Worker honey bees with living mothers -- the queen -- seem more altruistic because of those mother genes, or matrigenes. But when the queen dies and their fathers' genes (patrigenes) begin to lead, they become ruthless competitors, says a new study led by Pennsylvania State University.

This provides support for a long-existing theory about kin selection--with the idea being that "giving" behavior is one way to transfer maternal genes to the following generation.

"We usually think of honey bees as ideal cooperators, with all the members of the colony working together harmoniously," Christina Grozinger, entomology professor at Penn State said in a release. "Our studies demonstrate that there is actually conflict--called intragenomic conflict--among the genes inherited from the father and those inherited from the mother."

The structure for all this altruism in a normal colony is that the workers remain sterile and contribute all their efforts to bringing up other offspring of the queen. After a queen's death, things can happen in two ways: Either workers remain altruistic, or they begin to reproduce themselves -- they activate their ovaries and lay unfertilized eggs. The eggs produce males.

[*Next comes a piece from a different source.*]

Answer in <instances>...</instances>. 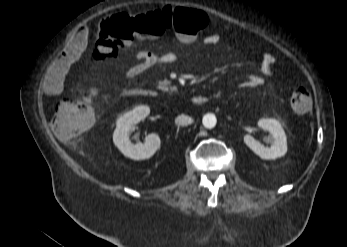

In 2003, researcher David Queller posted a model showing, basically, this: All workers have the same set of matrigenes from their mother, the queen. But they have different patrigenes because the queen mated with 10 or more male bees. If a worker helps to raise her sister workers, she helps pass on the matrigenes. But if she acts on her own and reproduces herself, more of her patrigenes go on to the next generation.The patrigenes would promote selfish behavior, according to a statement

In this recent study at Penn State, researchers were able to use modern genomic testing for the first time to prove the 2003 model. The results were published in Proceedings of the National Academy of Sciences.

"It is very strange to think that your genes might be fighting with each other based on whether they came from your mother or your father," Queller said in the release. "Yet, this is just what we found. It turns out that when a queen dies, worker bees behave the way their fathers want them to, producing sons when possible."